A fallopian tube can be absent on one side congenitally, or due to resorption of affected tube after torsion. Partial absence may be due to resorption of an ectopic pregnancy in the tube after its rupture. Absence of a fallopian tube along with the ovary of the same side can be congenital, or due to necrosis after a torsion. An unusual case of congenital atresia of a fallopian tube is presented.


A fallopian tube may be absent either alone or with ovary of the same side. Both of these conditions can be congenital or acquired due to a number of causes. Usually such an absence shows nothing in the place of the structure which is missing. An unusual case in which a fallopian tube was replaced in its entirety by a fibrous band congenitally is presented.

Case Report

A 23 year old woman, married for 4 years, presented for management of primary infertility.
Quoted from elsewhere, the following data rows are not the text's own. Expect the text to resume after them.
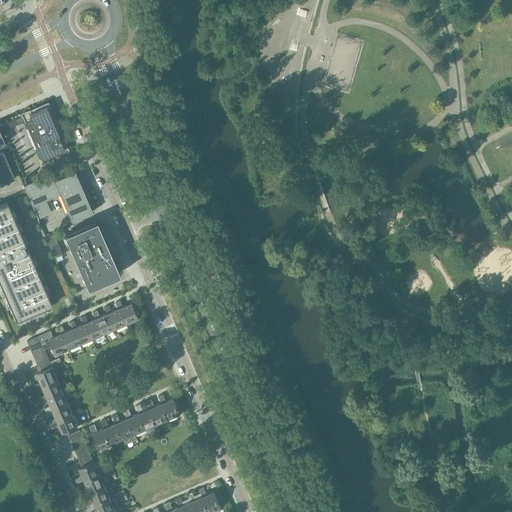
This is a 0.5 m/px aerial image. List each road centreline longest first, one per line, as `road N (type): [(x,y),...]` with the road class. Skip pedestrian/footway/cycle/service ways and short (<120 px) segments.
road 1 (secondary): [(292,511),(163,211)]
road 2 (residential): [(126,227),(250,511)]
road 3 (residential): [(72,511),(0,341)]
road 4 (residential): [(76,109),(126,227)]
road 5 (secondary): [(163,211),(120,91)]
She had regular menses every 28 to 30 days, with moderate flow for 3-4 days and some pelvic pain. Her sexual history was normal. Her past medical and surgical history were not contributory. She had no episode of acute pelvic pain in the past. Her general and systemic examination revealed no abnormality. Her secondary sex characteristics and external genitals were normal. Abdominal examination showed normal findings. A speculum examination showed normal vagina and cervix. A bimanual pelvic examination showed an anteverted, normal sized, mobile uterus and no abnormality. Her husband's semen report was normal. Follicular study showed presence of spontaneous ovulation. Her investigations for fitness for anesthesia showed normal results.
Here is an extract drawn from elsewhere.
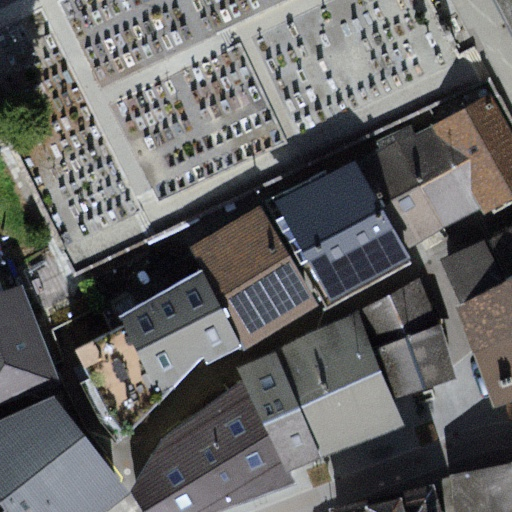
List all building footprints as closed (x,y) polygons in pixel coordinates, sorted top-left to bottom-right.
[(511,0),(492,0),(511,39),(511,0)] [(511,140),(493,103),(366,162),(415,251),(511,207),(511,140)] [(366,162),(266,211),(325,310),(421,261),(415,251),(366,162)] [(266,211),(197,258),(205,271),(254,357),(325,310),(266,211)] [(205,271),(71,359),(77,378),(71,384),(106,442),(123,460),(206,367),(218,376),(254,357),(205,271)] [(511,285),(462,311),(501,407),(511,403),(511,285)] [(428,288),(371,319),(398,403),(461,383),(428,288)] [(25,295),(0,302),(0,424),(58,401),(25,295)] [(371,319),(238,386),(256,389),(288,468),(409,438),(398,403),(371,319)] [(154,452),(142,486),(152,511),(210,511),(288,468),(256,389),(238,386),(198,428),(154,452)] [(0,511),(119,511),(131,503),(62,405),(0,432),(0,511)] [(511,511),(511,472),(448,481),(457,511),(511,511)] [(445,511),(441,496),(359,511),(445,511)]
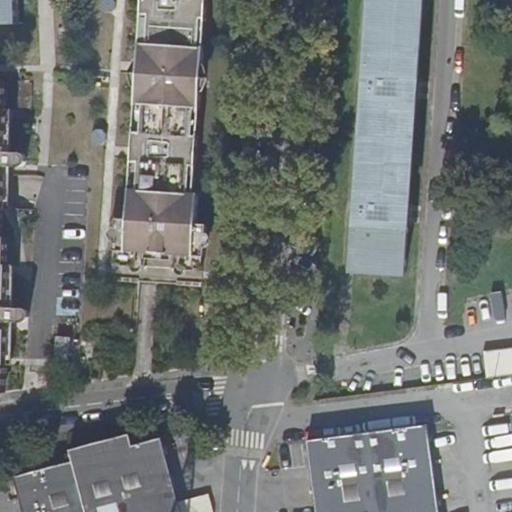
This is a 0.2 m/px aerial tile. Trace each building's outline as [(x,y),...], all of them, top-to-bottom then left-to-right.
[(0,0),(0,23),(19,22),(17,0),(0,0)] [(117,249),(116,264),(137,266),(137,251),(182,254),(181,269),(203,271),(203,255),(205,255),(207,225),(196,224),(198,194),(190,194),(191,166),(196,166),(198,135),(193,135),(195,107),(200,107),(204,47),(199,46),(201,19),(206,19),(207,0),(142,0),(128,218),(117,217),(115,249),(117,249)] [(423,0),(371,0),(352,271),(405,275),(423,0)] [(0,80),(0,390),(4,391),(5,363),(0,363),(0,357),(6,357),(6,329),(1,329),(1,321),(23,322),(28,317),(30,313),(28,309),(26,308),(2,307),(2,299),(7,299),(7,271),(3,271),(3,265),(8,265),(9,237),(2,237),(3,208),(0,208),(0,202),(3,203),(4,174),(0,174),(0,165),(21,167),(27,160),(27,156),(23,152),(0,151),(0,142),(5,143),(5,116),(1,116),(1,110),(6,109),(6,80),(0,80)] [(70,337),(57,336),(55,362),(68,363),(70,337)] [(511,347),(483,351),(486,378),(511,374),(511,347)] [(440,511),(428,425),(307,441),(317,511),(440,511)] [(134,446),(131,434),(72,450),(74,461),(15,477),(24,511),(182,511),(163,438),(134,446)]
Hysteroscopy and laparoscopy were performed on her under general anesthesia. Hysteroscopy showed normal cervical canal, uterine cavity, endometrium and tubal ostia. Laparoscopy showed normal uterus, ovaries, left fallopian tube, pelvic peritoneum and bowel. The right fallopian tube was replaced by a fibrous band 2-3 mm in diameter, extending from the right cornua to right lateral pelvic wall (figure 1). The patient made an uneventful recovery.
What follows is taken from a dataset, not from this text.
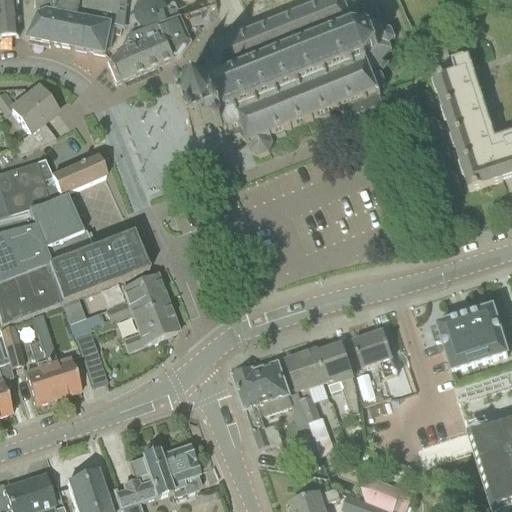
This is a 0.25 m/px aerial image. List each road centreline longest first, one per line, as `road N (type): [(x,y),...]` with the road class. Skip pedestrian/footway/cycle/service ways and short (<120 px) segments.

Figure 1. Laparoscopy findings: RUOL- right uteroovarian ligament, RFT – right fallopian tube (green arrows), RO – right ovary (white arrows).


The first case of an absence of a fallopian tube in the world literature was reported by Alexander in 1947.[1] However it was a case of unilateral mesonephric and paramesonephric duct agenesis. There are several reports of unilateral absence of ovary and fallopian tube. Absence of an entire fallopian tube alone is extremely uncommon. Absence of a part of a fallopian tube is more common than total absence.[2, 3] The uterus is the most common site of congenital malformations of the female genital tract. The next common sites is the vagina. The fallopian tube alone is a rare site, though it can be absent in cases of unilateral mullerian agenesis, in which the uterus on the same side is also not developed (unicornuate uterus). Unilateral ovarian and fallopian tube agenesis is believed to occur in 1:11240 cases. [4] When both the ovary and fallopian tube are absent on one side, the most likely cause is torsion of the adnexal structures, the symptoms caused by which may or may not be remembered by the patient. The tube and ovary undergo ischemic necrosis and get resorbed. Less commonly it is due to a congenital malformation. [5, 6, 7] The presence of ovarian and tubal remnants in the peritoneal cavity in such a case supports the theory of torsion being responsible for such cases.[8] Congenital malformations of the fallopian tub include accessory ostia, duplication of the entire tube, diverticulum formation and partial or complete absence of the fallopian tube.[9, 10]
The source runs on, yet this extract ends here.